Your objective: Among the entries that follow, count the lines with the word "height" and report the number by itself.

Collected data entries:
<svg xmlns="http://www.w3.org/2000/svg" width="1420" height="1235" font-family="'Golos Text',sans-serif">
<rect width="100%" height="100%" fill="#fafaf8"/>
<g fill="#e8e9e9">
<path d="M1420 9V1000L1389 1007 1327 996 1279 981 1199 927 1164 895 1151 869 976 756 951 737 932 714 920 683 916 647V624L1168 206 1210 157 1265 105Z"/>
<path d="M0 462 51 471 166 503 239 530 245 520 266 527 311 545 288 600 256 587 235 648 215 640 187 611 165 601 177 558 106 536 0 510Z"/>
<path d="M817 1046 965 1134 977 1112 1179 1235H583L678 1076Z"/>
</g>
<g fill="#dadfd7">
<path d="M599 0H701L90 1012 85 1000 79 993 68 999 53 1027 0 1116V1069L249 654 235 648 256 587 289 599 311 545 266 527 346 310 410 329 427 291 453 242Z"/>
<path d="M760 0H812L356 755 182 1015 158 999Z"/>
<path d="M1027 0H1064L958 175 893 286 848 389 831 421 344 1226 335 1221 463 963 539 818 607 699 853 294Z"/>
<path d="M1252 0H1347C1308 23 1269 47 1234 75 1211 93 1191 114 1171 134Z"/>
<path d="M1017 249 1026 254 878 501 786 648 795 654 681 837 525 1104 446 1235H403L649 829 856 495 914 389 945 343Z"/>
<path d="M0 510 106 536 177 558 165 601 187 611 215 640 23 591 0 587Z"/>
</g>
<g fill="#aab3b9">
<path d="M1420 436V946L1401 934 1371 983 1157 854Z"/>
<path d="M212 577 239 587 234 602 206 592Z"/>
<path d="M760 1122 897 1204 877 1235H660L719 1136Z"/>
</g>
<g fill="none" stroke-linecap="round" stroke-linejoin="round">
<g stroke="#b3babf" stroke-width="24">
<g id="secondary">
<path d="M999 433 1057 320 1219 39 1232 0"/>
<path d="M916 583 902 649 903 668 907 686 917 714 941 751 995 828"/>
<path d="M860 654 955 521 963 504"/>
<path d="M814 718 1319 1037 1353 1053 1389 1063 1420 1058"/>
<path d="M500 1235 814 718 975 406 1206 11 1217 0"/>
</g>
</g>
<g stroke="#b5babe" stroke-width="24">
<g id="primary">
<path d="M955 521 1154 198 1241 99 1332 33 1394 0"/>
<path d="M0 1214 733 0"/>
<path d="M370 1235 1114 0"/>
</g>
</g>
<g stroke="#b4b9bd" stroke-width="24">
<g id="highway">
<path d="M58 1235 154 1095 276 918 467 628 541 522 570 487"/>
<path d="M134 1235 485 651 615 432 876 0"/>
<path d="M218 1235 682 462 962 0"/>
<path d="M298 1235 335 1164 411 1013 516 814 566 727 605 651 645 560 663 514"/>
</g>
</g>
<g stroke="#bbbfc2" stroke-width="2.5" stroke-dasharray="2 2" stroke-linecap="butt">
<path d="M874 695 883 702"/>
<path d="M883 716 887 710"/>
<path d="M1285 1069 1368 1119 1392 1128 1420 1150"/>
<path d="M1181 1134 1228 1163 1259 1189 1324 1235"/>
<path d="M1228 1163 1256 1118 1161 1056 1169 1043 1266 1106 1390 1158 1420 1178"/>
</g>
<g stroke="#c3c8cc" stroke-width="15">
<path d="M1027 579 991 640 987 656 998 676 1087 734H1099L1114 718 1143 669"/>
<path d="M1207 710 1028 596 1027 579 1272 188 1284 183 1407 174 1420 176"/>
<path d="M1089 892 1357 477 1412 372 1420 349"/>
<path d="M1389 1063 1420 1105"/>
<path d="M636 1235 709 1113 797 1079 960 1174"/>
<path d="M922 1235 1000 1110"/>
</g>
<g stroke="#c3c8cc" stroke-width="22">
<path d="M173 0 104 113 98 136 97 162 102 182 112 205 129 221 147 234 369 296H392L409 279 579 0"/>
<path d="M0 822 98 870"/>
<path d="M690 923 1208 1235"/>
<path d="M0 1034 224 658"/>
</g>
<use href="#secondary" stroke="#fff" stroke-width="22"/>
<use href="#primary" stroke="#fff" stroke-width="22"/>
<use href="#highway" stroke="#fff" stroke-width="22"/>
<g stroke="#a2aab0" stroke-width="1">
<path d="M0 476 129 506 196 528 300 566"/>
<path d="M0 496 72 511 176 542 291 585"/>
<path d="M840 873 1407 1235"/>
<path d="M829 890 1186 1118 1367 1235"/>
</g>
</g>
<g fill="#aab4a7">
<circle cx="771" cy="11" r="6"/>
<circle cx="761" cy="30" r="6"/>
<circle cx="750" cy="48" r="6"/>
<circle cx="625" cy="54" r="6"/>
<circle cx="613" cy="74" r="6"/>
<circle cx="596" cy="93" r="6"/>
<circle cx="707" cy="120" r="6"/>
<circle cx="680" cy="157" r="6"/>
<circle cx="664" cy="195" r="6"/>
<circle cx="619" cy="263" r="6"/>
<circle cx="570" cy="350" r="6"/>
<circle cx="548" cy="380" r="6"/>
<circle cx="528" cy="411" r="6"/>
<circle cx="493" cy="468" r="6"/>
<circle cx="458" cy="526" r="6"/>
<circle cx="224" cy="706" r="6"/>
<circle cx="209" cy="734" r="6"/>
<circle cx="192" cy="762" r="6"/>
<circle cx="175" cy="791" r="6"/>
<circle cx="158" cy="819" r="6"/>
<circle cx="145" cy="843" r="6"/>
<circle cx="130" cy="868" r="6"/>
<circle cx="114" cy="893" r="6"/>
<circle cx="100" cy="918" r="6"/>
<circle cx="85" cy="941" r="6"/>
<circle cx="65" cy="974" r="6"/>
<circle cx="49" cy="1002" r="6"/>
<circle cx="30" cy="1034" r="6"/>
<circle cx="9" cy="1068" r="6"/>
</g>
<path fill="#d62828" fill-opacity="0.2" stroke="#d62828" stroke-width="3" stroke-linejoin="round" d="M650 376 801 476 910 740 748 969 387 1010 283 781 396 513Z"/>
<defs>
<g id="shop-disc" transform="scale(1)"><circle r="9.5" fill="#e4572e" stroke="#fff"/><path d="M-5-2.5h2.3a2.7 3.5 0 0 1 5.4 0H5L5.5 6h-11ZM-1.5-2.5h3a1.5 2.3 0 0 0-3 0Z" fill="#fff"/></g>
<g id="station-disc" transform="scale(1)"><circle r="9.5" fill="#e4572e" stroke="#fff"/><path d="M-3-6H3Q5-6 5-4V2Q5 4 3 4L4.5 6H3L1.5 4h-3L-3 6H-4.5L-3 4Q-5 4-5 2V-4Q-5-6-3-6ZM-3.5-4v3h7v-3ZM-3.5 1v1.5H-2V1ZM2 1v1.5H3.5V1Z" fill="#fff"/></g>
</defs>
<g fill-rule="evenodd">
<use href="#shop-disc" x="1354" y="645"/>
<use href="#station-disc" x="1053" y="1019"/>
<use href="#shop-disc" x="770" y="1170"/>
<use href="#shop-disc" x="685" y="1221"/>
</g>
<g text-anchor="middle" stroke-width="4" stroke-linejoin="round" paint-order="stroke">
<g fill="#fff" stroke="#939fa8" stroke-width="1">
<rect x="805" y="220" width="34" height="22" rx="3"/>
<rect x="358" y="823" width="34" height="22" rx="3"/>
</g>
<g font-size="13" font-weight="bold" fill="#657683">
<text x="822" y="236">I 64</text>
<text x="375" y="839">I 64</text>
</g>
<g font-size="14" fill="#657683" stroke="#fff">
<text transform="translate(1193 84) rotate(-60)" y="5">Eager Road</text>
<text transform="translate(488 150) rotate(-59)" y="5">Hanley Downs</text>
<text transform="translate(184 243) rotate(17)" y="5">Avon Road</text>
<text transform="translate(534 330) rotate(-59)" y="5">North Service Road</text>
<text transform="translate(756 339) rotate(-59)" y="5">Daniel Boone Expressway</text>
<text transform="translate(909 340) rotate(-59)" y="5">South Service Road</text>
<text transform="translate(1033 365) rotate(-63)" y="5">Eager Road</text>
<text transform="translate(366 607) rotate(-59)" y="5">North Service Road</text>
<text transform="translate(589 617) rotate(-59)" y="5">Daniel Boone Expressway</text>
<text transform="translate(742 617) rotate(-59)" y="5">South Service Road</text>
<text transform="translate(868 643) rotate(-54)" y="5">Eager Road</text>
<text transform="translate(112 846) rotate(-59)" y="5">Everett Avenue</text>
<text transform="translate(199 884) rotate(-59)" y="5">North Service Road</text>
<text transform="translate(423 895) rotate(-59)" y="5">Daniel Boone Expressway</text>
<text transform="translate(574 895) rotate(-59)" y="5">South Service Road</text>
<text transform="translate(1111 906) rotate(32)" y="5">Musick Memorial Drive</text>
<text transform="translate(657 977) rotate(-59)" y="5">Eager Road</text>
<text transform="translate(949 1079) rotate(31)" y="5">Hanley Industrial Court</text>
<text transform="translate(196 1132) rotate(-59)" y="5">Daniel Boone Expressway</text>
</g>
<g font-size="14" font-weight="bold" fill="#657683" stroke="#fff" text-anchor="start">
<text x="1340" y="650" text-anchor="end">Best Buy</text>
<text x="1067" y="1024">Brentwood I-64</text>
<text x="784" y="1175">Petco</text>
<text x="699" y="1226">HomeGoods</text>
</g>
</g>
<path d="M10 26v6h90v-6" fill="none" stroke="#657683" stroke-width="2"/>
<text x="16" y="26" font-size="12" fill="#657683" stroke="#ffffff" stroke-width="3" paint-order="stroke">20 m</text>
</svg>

Task response: 4